Antes do surgimento da internet, os “anti-intelectuais” estavam dispersos, não possuíam a noção de sua força numérica e, em certa medida, se sentiam constrangidos por suas ideias esdrúxulas. Dito de outro modo, se envergonhavam de sua ignorância.
No entanto, tudo mudou com a rede mundial dos computadores. A Caixa de Pandora do obscurantismo foi aberta.
Não por acaso, ideias absolutamente controversas, como a chamada “Terra Plana”, têm ganhado um número cada vez maior de adeptos. Para os “terraplanistas”, nosso planeta não é esférico, mas plano, com o formato de um disco circular. Segundo essa “teoria”, não existe gravidade, o Polo Norte está localizado no centro do planeta e as estrelas estão “presas” ao céu.
Sendo assim, basta um computador pessoal ou smartphone para que qualquer indivíduo possa “refutar” teorias científicas corroboradas há séculos por pensadores como Copérnico, Newton, Einstein.
Aliás, este é o grande problema do “anti-intelectual”. Ele não se vê enquanto tal. Pior ainda: se considera um “tudólogo”, ou seja, especialista na área de “Tudologia”, fator que o torna apto a dissertar (com propriedade) sobre qualquer tipo de assunto, desde vacinas à geopolítica. Consequentemente, conhecimento é questão de opinião, não de evidências.
Nesse sentido, os “anti-intelectuais” questionam a eficácia de algumas vacinas e rejeitam veementemente a Teoria da Evolução formulada por Charles Darwin. No entanto, seus argumentos não são baseados em bibliografia especializada ou em estudos realizados a partir de rigorosa metodologia, mas postagens em grupos de WhatsApp “confiáveis”.
Durante a pandemia da Covid-19, o “anti-intelectual” discordava do distanciamento social para evitar a rápida propagação do novo coronavírus entre a população simplesmente porque era “sua opinião”. Da mesma forma, ele defendia o chamado “tratamento precoce” contra a Covid-19: “é minha opinião”.
No terreno pedagógico, os “anti-intelectuais” (que nunca pisaram em uma sala de aula, exceto, é claro, como alunos) querem eliminar Paulo Freire das escolas, porém acreditam que as instituições de ensino brasileiras não respeitam os valores tradicionais da família, pois são responsáveis por promover a “ideologia de gênero”, o “cientificismo” e a “doutrinação comunista”.

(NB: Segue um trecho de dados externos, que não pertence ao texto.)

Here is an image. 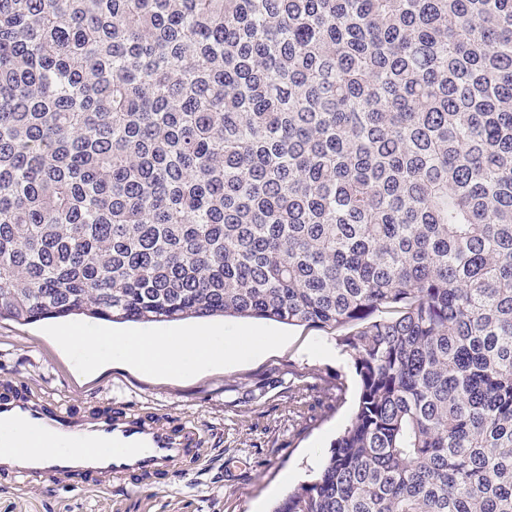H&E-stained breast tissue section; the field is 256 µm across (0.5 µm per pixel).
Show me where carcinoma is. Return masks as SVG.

A solução para os problemas educacionais: o chamado homeschooling, modalidade de ensino em que crianças e jovens são educados em casa, pelos pais, em vez de irem às escolas. Logo, as novas gerações poderão ter contato com as obras dos “verdadeiros pensadores”, como Olavo de Carvalho, Leandro Narloch e Luiz Felipe Pondé.
Em relação à história do Brasil, a moda entre os “anti-intelectuais” é ser “politicamente incorreto” e negar acontecimentos como o massacre de indígenas durante o período colonial, a escravidão de negros e o golpe militar de 1964.
Os adeptos do anti-intelectualismo também não poderiam deixar de expor suas ideias políticas. Para eles, o nazismo era um regime de esquerda, simplesmente pelo fato de o Partido Nazista ter a palavra “socialista” em sua nomenclatura. Nessa mesma linha de raciocínio, podemos concluir que o peixe-boi é um bovino ou o cavalo-marinho é um equino. Uma breve leitura de trechos do livro Mein Kampf é suficiente para constatar o ódio de Adolf Hitler a tudo que remeta à esquerda política.
Certa vez, Nélson Rodrigues disse que os idiotas tomariam conta do mundo; não pela capacidade, mas pela quantidade. Eles são muitos. Pois bem, os idiotas podem (ainda) não ter dominado o mundo, mas, certamente, estão dominando as redes sociais.